The Siena poll showing Democratic Rep. Scott Murphy with a 17-point lead over Chris Gibson is obviously bad news for the challenger in what is still a heavily Republican district, no matter how much the pro-Gibson TU commenters whine about how Siena got the Paladino-Lazio race wrong. (Actually Siena did show Paladino surging, which he continued to do right up to the voting.) Also bad news for Gibson is that on key issues, i.e. health-care reform, the Bush tax cuts and infrastructure spending, voters favor the Democratic position over the Republican.
Gibson should not make Jim Tedisco's mistake of hewing to all national Republican policies, buying the Wall Street Journal editorial line that it's somehow a big vote-winner to insist on preserving tax cuts for those making $250,000 per year and above, or that it's a bad idea to expand health insurance and replace rotting bridges. But unlike Tedisco, whose negative ads sounded harsh and unconvincing when Murphy was a political neophyte last year, Gibson does have something to run against -- and a way to tie Murphy's votes to the highly unpopular New York state government.

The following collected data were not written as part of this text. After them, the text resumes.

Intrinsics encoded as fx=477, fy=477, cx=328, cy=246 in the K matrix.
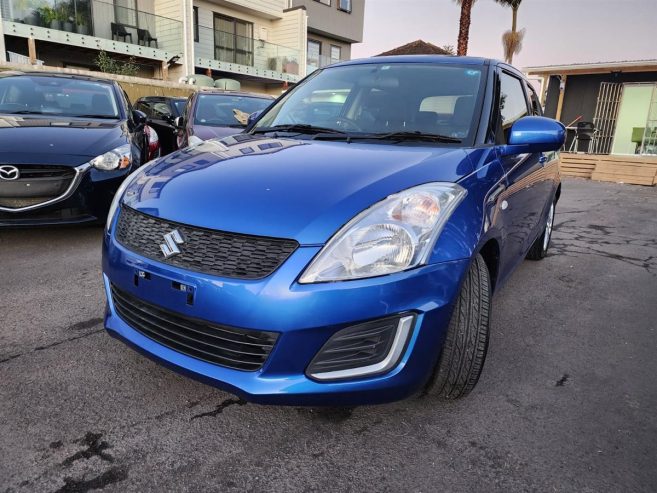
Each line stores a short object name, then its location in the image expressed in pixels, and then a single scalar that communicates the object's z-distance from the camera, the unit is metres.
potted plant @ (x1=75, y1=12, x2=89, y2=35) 15.18
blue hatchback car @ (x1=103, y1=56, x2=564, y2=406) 1.58
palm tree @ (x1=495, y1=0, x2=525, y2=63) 27.45
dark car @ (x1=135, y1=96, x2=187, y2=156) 7.75
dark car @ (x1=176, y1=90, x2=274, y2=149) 6.16
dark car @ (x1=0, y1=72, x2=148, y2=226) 3.72
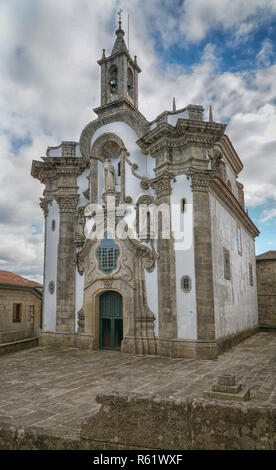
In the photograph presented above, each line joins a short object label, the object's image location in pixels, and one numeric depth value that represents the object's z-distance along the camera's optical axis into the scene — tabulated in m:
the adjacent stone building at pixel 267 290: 24.84
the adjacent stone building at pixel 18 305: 21.97
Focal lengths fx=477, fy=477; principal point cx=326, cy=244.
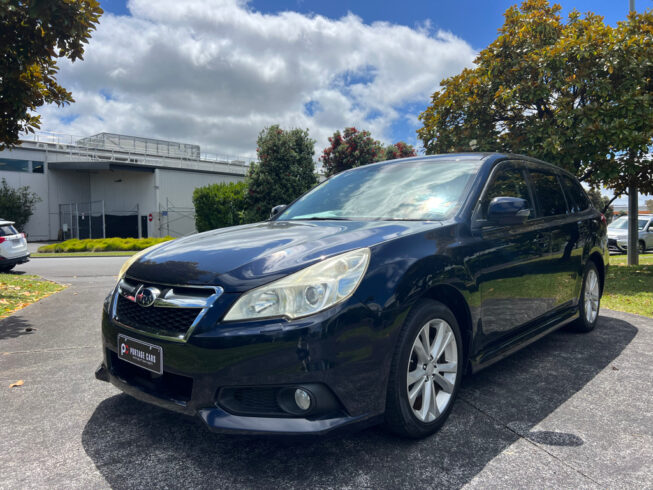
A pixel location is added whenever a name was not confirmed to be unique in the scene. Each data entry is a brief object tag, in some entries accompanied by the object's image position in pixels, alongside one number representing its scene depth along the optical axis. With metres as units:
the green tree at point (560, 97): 8.59
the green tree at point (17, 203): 32.88
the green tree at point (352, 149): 26.59
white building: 34.25
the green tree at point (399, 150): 30.02
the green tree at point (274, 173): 24.00
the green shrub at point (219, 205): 26.77
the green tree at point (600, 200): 46.85
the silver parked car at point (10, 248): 12.34
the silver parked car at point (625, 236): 19.50
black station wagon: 2.16
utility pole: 12.12
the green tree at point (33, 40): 5.77
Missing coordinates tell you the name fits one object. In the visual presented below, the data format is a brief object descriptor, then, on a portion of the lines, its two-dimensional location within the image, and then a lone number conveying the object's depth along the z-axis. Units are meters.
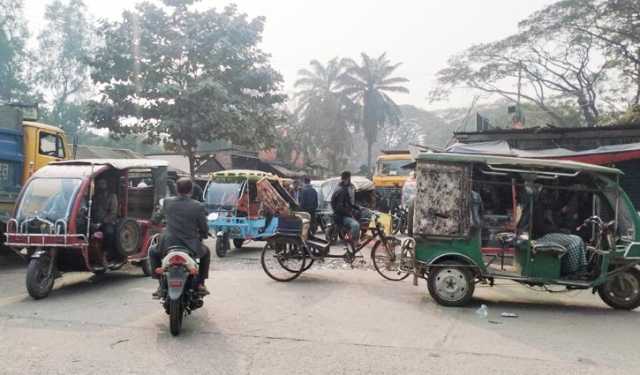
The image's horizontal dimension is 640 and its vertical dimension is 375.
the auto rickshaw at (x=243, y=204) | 11.80
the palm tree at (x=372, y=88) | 42.09
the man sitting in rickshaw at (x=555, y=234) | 6.94
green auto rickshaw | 6.83
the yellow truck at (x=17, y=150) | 9.63
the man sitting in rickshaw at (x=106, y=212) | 7.83
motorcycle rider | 5.66
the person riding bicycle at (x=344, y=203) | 8.96
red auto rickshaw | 7.01
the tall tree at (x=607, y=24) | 19.98
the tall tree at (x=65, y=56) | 32.62
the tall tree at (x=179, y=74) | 19.03
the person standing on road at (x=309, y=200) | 11.62
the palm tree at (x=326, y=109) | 41.72
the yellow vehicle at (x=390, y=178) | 18.50
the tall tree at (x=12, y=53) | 29.17
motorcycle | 5.22
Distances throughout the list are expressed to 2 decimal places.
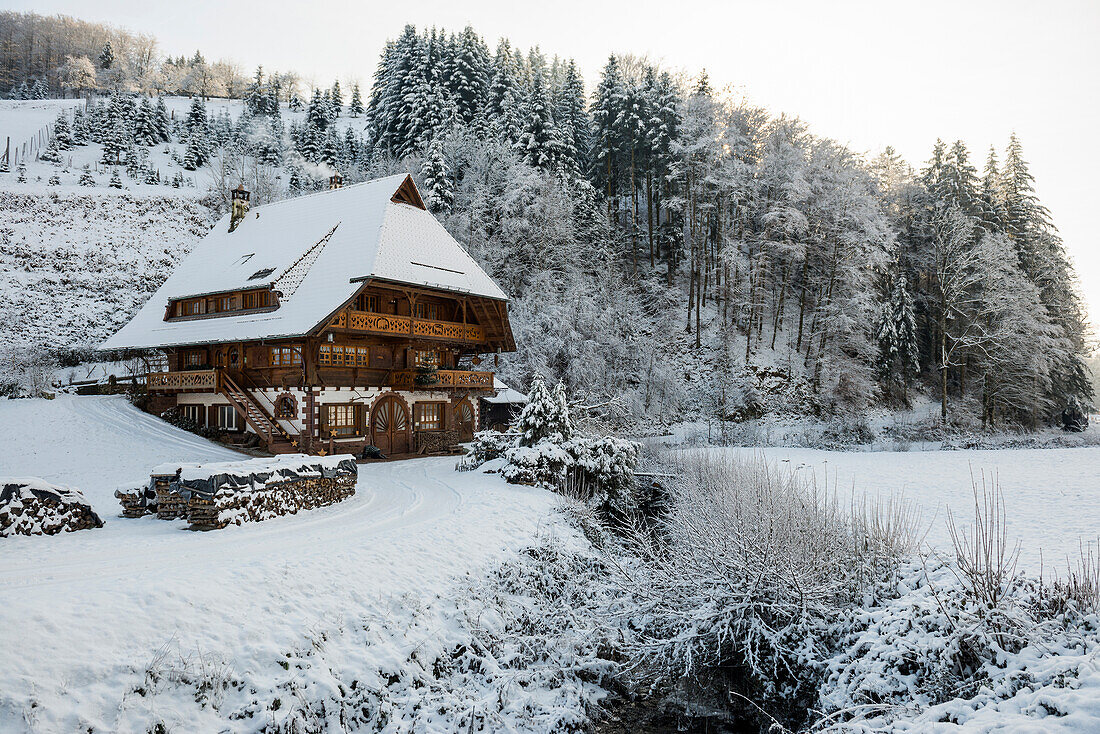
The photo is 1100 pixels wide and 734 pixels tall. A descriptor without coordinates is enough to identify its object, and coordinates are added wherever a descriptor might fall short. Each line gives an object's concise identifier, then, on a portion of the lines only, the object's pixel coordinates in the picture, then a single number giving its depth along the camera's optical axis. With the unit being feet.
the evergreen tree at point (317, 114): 239.95
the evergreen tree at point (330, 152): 216.33
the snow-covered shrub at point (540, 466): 62.69
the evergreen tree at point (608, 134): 159.84
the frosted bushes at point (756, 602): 29.53
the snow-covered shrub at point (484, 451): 71.05
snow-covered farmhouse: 79.66
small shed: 112.06
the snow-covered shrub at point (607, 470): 64.18
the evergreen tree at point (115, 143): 202.90
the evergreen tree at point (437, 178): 132.77
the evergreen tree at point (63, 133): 206.93
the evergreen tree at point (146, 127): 220.43
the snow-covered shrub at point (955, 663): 18.52
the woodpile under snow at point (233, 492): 42.16
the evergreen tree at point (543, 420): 67.15
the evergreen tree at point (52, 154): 196.44
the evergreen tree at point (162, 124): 237.66
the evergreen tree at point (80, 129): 218.18
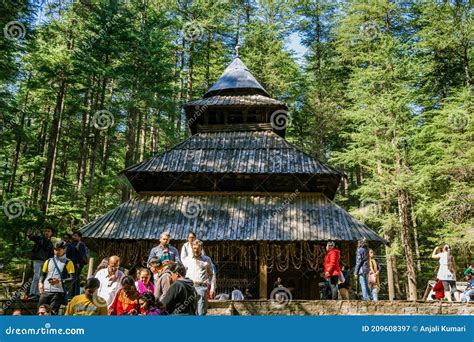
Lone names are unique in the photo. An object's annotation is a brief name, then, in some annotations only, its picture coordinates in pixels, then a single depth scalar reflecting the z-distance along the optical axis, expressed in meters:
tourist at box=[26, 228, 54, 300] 11.26
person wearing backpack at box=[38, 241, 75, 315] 8.64
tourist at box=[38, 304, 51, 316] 7.44
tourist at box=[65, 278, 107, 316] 6.48
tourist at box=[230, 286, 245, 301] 13.72
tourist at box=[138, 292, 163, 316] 6.20
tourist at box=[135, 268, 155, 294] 7.42
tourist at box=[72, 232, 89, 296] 12.04
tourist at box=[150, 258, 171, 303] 7.04
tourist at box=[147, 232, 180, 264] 9.10
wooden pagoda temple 15.77
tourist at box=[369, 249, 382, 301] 12.11
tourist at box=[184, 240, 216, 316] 8.62
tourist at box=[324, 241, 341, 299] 11.71
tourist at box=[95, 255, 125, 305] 7.80
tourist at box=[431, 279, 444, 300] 12.88
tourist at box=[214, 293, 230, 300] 14.14
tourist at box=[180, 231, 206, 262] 9.20
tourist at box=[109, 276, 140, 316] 6.48
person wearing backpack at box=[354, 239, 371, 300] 11.46
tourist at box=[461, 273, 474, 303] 12.99
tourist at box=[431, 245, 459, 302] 11.74
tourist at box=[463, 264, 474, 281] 14.00
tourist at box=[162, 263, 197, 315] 6.37
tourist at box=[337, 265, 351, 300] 12.26
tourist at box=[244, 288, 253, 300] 15.64
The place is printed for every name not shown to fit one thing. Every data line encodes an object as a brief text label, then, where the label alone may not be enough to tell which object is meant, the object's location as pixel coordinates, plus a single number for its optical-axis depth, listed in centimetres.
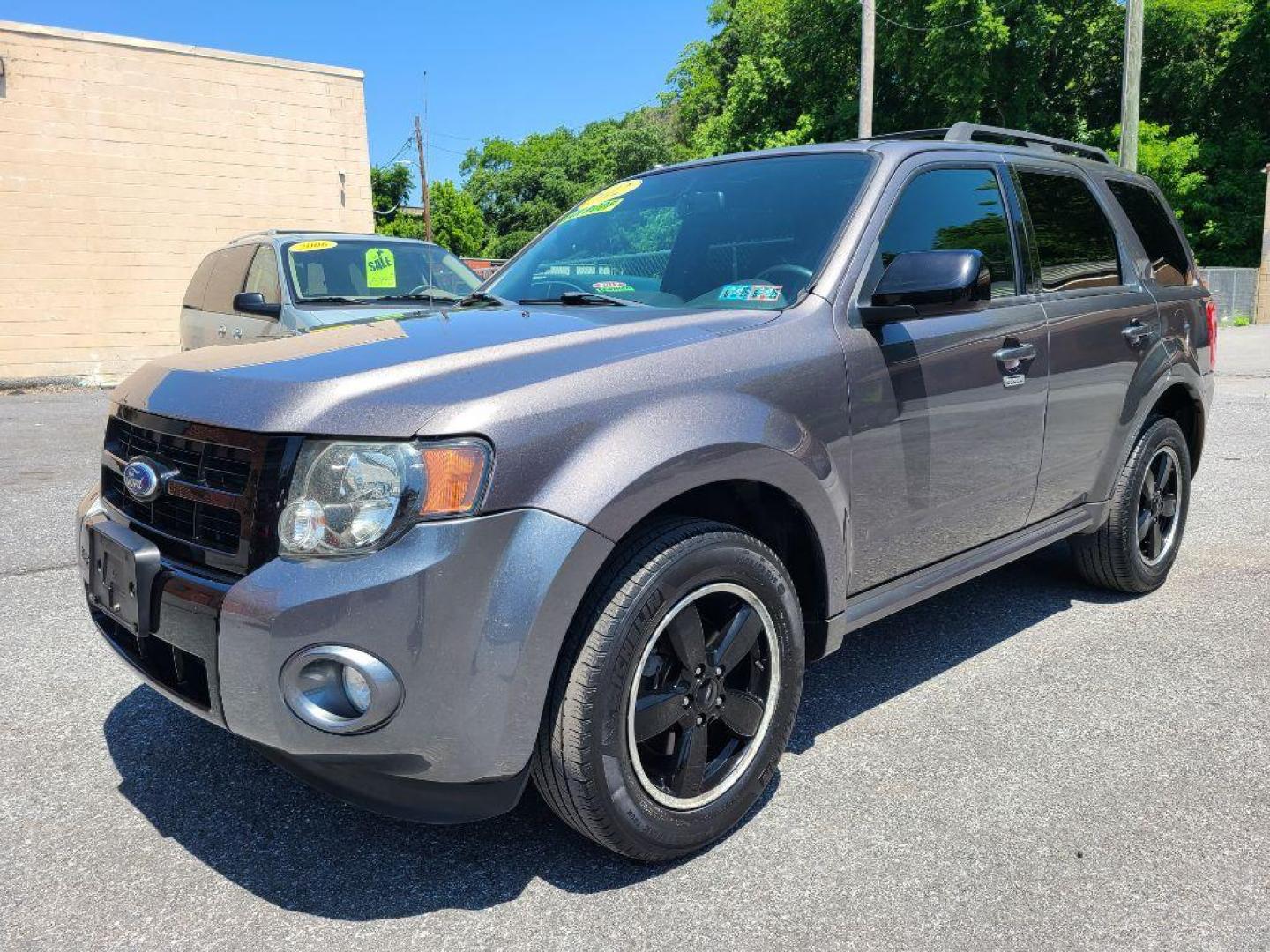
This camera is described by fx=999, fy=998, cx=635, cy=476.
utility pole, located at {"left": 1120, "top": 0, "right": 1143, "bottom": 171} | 1562
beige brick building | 1488
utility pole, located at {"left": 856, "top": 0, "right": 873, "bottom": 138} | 1827
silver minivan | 718
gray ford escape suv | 200
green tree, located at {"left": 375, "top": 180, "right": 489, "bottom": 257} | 6134
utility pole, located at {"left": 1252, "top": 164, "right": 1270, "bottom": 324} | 2964
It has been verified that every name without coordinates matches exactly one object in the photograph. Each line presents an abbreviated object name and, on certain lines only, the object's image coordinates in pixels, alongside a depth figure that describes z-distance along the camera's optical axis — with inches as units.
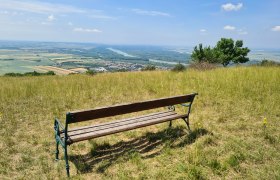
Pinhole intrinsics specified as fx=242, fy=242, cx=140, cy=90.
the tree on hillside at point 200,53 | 1435.8
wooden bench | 149.1
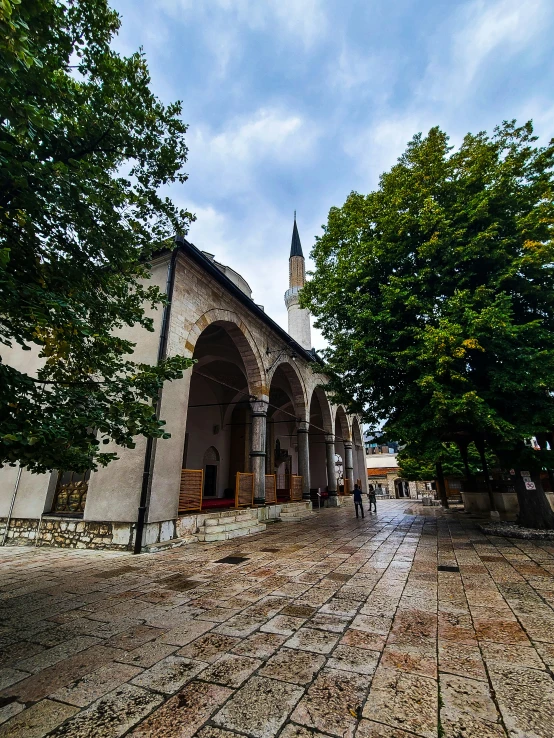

Gibson did urge Murphy to vote against this $26 billion bailout for the states, and since then the feds sent another $700 million in "Race to the Top" funding to be dished out by New York's multitudinous education bureaucrats. By spending this money, Murphy and Congress undercut some of the hard budget-cutting work done at the state level this year by Democratic Gov. David Paterson. And, Gibson could argue, they did more to bail out public-sector unions (which his ads could call "special interests") than boost the economy, and put the federal government, in track with the state, further along the road of reckless spending and unsustainable debt.
Nor should Gibson abandon social conservatives -- a key part of his base that he needs to turn out. Murphy's worst vote was against the Stupak amendment to the health-care bill, which could help unite social and fiscal conservatives against him.